Comme ayant le vertige, le skipper soudainement atteint d’acrophobie, est attiré, dans la crainte, des sommets vers le vide, des hautes pressions vers les basses. Ce qui l'attire c’est évidemment le vent poussant et puissant pour afficher de superbes moyennes et des pointes grisantes. Il rêve de surfer sur cette houle légendaire haute de 6 mètres, parfois de plus de 10 mètres. Son bateau a été conçu pour cela.
Bientôt il sera obnubilé par le vacarme du vent sur les drisses, sur le mat, sur le bateau, sur la mer… Un plaisancier sait ce qu’évoque le bruit du vent qui claque les drisses et siffle le haubanage lorsqu’il qu’il est au port à consulter la météo. Il peut donc imaginer ce que ressent le skipper à l'écoute des 40émes et 50émes de l’hémisphère sud. Mais le vent n'est pas seul à chanter, il y a le bastringue que font les vagues en déferlant partout sur le dos d'une immense houle de provenance lointaine. Tout là-haut, au sommet de cette grande houle qui l’a rattrapé, la vague plus courte, plus modeste se fait décoiffer par le vent et exploser en une infinité d’embruns.. quand ce n’est pas le mur de la houle elle-même qui s’écroule.

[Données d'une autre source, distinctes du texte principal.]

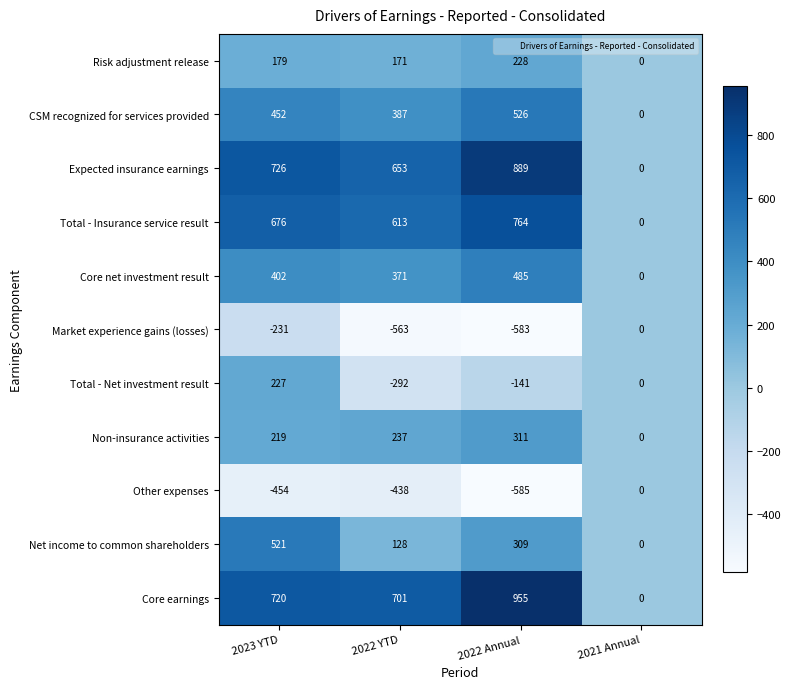

Rank the categories by Market experience gains (losses) value from highest to lowest.

2021 Annual, 2023 YTD, 2022 YTD, 2022 Annual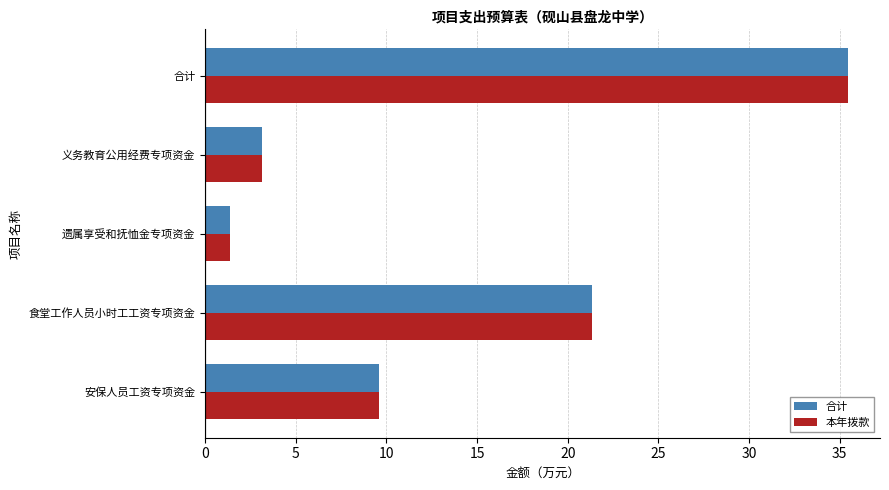

The 本年拨款 series shows 3.2 at 义务教育公用经费专项资金. True or false?

True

Il n’y a pas besoin de plages, de galets qui roulent, la mer se suffit à elle-même pour gronder, rugir, hurler.
Mais pourquoi ces latitudes sud sont-elles tellement différentes de leurs consœurs de l’hémisphère nord, de celles que nous connaissons bien puisqu'elles bornent nos navigations le long des côtes françaises ? 40ème c'est la latitude des Balèares. 50ème c'est la latitude de la Manche.

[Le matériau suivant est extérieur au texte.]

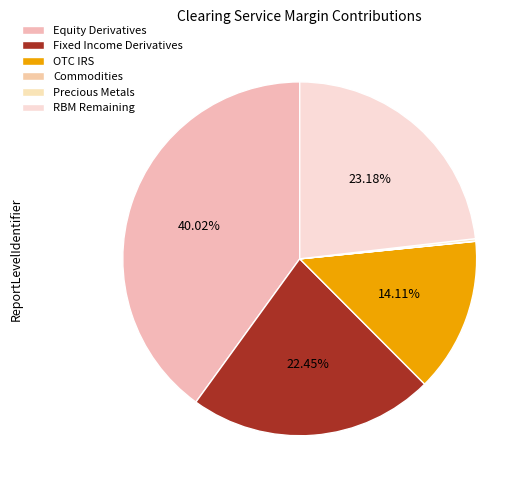

How many segments does this pie chart have?

6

La première réponse est toujours, parce que, dans le sud, il n’y a pas de continents, pas d’obstacles (à part le Cap Horn) pour entraver la folle course des dépressions autour de la terre. Mais il y a aussi le fait que si l’Arctique est un océan glacé, l’Antarctique est un continent élevé (3000 mètres environ) et sa température, même au printemps, est particulièrement basse. Les masses d'air qui se détachent de l’Antarctique sont beaucoup plus froides que celles qui s’évadent de l’Arctique. Les dépressions qui naissent des conflits air chaud - air froid trouvent là l’occasion de se creuser d’avantage.
Ces dépressions à si fort caractère, et qui ont la place de s’exprimer, sont à l’origine l’ampleur exceptionnelle de la houle qui fréquente ces parages. Pour se développer pleinement, la houle a besoin de la force du vent, de sa durable compagnie et d’un long fetch, c’est à dire d’une grande distance sur laquelle le vent peut l’entretenir, la nourrir. Or le vent d’ouest tempétueux se déplace généralement en même temps que la houle qu'il soulève. Il peut l'accompagner pendant plusieurs jours t a le temps e lui communiquer un maximum d'énergie. Et plus elle grossit, cette houle, plus elle va vite… elle peut même prendre de l’avance sur la dépression. Les concurrents sont parfois rattrapés par une houle énorme sans que le vent soit là. En s’échappant de la dépression l’onde garde sa longueur mais perd, jour après jour, de sa hauteur. Selon son âge elle présente une pente plus ou moins forte et les vagues qui déferlent sur ses pentes, se comportent comme en arrivant sur la plage. Pente douce, déferlement glissant. Pente forte, déferlement plongeant. Pente très forte déferlement frontal. A chaque type d’effondrement son ambiance sonore. Je suis sûr que les skippers aux oreilles averties savent les distinguer les yeux fermés. Je suppose aussi qu’ils ne les entendent, ne les écoutent pas, de la même façon le jour et la nuit.
Ca rugit dans les 40èmes. Ca hurle dans les 50èmes.